Georgian Orthodox Church to celebrate centenary of autocephaly

The one hundredth anniversary of the restoration of the Georgian Orthodox Church’s ancient autocephaly will be celebrated by His Holiness Catholicos-Patriarch Ilia II of Tbilisi, with other clergy and faithful of the Georgian Orthodox Church on March 25 with a solemn Liturgy in Mtskheta’s Svetitskhoveli Cathedral, northeast of the capital city of Tbilisi, reports Sputnik-Georgia.

The cathedral is known as the burial site of Christ's mantle and was the site of coronation and burial of the kings of Georgia. The original church was built in the fourth century under King Mirian II of Kartli.

The Georgian Church was initially under the See of Antioch until 1010, when the Catholicos of Kartli was elevated to the honor of patriarch. The Russian imperial court abolished the Georgian Church’s autocephaly in 1811, and its patriarchal rule, and reduced it to an exarchate subordinated to the Russian Holy Synod.

After the abdication of Royal Martyr Tsar Nicholas II, Georgia’s bishops restored their Church’s autocephaly on March 25, 1917. The first new patriarch of the Georgian Church was Catholicos-Patriarch Kirion II. The Russian Church recognized this already-existing independence on October 31, 1943, and the Patriarchate of Constantinople on March 3, 1990.

Several other activities are also planned to celebrate the occasion.

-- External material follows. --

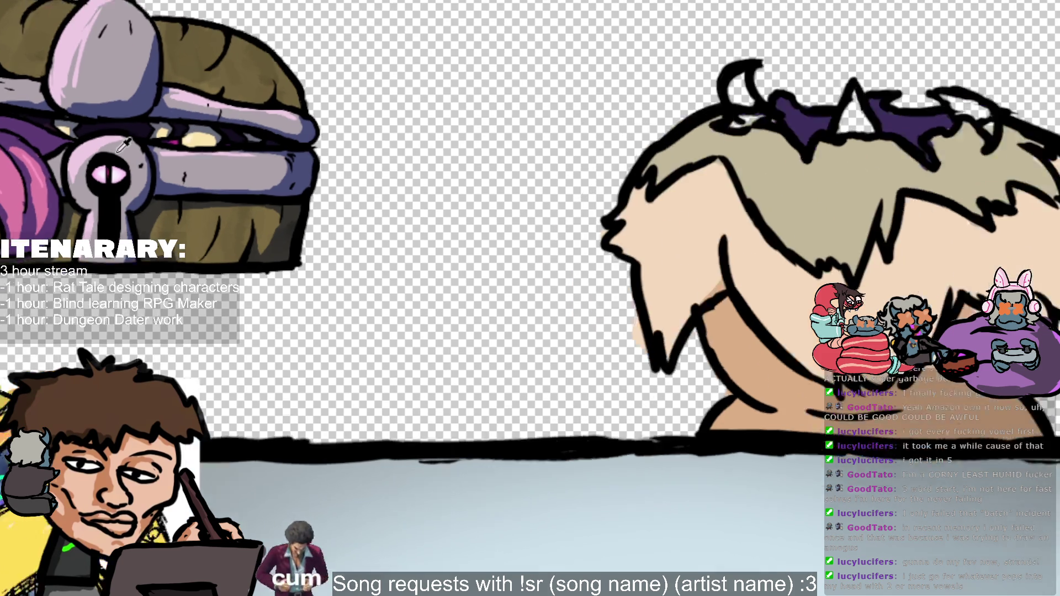
{"action": "scroll", "coordinate": [126, 144], "scroll_direction": "up", "scroll_amount": 3}
{"action": "left_click", "coordinate": [180, 148]}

The exhibition “Autocephaly 100” will open in Tbilisi State University on March 23, featuring a number of unique Church publications and manuscripts, including a part of the collection of books of Catholicos-Patriarch Kirion II, as well as photographs of those clergy who took part in the restoration of autocephaly.

An academic conference, featuring professors and lecturers from various educational institutions, and representatives of the Georgian Patriarchate will present lectures on the importance of the Church’s autocephaly, including previously unknown information surrounding the issue of its restoration.